Text block |

An ‘alliance of states’ can, of course, come to mutually beneficial arrangements against a common aggressor (e.g. in the context of a defensive military alliance), or in agreeing to common industry standards, or even effect a free trade zone. But, such an alliance of sovereign states can never legitimately create an overlord with the right to strike down a states’ sovereignty, since there is no collective, alliance-wide sovereignty from which to draw the necessary political authority to do so.

This is why the difference between a federation and an ‘alliance of states’ matters hugely. For while a federation replaces the sovereignty forfeited at the national or state level with a new-fangled sovereignty at the unitary, federal level, centralising power within an ‘alliance of states’ is, by definition, illegitimate, and lacks any sovereign body politic that can anoint it. Nor can any Euro Chamber of the European Parliament, itself lacking the power to legislate at will, legitimise the Budget Commissioner’s veto power over national Parliaments.

To put it slightly differently, small sovereign nations, e.g. Iceland, have choices to make within the broader constraints created for them by nature and by the rest of humanity. However limited these choices, Iceland’s body politic retains absolute authority to hold their elected officials accountable for the decisions they have reached within the nation’s exogenous constraints and to strike down every piece of legislation that it has decided upon in the past. In juxtaposition, the Eurozone’s finance ministers often return from Eurogroup meetings decrying the decisions that they have just signed up to, using the standard excuse that “it was the best we could negotiate within the Eurogroup”.

Required actions |
• A. According to the passage on sovereignty, what kinds of arrangements can an alliance of states legitimately make? List every one it gives.
• B. Reproduce the passage on sovereignty between "An ‘alliance of states’ can, of" and "authority to do so.", inclusive, swapping "overlord" for "supreme authority".

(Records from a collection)
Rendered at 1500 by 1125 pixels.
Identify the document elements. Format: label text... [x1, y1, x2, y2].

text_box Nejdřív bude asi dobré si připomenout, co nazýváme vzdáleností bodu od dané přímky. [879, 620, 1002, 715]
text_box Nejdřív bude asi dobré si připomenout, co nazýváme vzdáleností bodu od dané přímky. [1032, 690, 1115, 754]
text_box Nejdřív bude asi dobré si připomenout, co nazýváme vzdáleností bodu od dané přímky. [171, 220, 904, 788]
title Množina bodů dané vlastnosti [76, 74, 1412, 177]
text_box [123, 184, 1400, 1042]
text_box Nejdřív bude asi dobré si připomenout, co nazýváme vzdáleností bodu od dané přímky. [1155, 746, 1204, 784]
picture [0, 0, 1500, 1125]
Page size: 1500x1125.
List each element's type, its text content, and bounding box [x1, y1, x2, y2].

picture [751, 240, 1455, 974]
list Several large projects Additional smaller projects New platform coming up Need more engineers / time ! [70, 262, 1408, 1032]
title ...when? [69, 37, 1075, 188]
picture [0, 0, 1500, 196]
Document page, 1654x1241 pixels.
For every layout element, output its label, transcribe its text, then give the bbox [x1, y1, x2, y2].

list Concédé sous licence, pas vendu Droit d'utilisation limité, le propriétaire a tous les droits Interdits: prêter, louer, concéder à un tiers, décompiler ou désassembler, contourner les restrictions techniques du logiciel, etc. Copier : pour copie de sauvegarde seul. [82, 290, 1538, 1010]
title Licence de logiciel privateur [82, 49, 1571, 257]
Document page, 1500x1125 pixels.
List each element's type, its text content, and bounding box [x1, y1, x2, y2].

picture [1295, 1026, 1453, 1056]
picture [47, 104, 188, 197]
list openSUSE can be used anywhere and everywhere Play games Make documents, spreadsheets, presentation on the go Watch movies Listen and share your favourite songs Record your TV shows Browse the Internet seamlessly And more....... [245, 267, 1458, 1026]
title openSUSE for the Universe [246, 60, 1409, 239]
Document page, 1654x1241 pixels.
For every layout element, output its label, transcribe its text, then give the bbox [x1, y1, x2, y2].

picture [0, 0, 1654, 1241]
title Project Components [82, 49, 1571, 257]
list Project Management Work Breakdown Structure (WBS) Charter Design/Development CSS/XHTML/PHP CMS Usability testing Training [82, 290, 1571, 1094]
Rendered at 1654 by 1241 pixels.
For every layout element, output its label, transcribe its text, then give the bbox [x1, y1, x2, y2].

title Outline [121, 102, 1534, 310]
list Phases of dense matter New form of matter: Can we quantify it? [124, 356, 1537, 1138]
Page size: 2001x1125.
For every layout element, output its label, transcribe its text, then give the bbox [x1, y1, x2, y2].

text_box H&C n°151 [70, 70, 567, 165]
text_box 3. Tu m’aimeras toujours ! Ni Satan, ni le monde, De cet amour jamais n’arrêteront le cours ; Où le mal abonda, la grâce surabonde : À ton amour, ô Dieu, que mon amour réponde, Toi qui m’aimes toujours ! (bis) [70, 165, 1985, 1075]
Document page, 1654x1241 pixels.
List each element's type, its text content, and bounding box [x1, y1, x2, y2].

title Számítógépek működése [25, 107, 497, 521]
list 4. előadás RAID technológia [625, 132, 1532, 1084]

Per-task answers |
• A.
- Mutually beneficial arrangements against a common aggressor, such as a defensive military alliance
- Agreement on common industry standards
- A free trade zone

• B.
An ‘alliance of states’ can, of course, come to mutually beneficial arrangements against a common aggressor (e.g. in the context of a defensive military alliance), or in agreeing to common industry standards, or even effect a free trade zone. But, such an alliance of sovereign states can never legitimately create an supreme authority with the right to strike down a states’ sovereignty, since there is no collective, alliance-wide sovereignty from which to draw the necessary political authority to do so.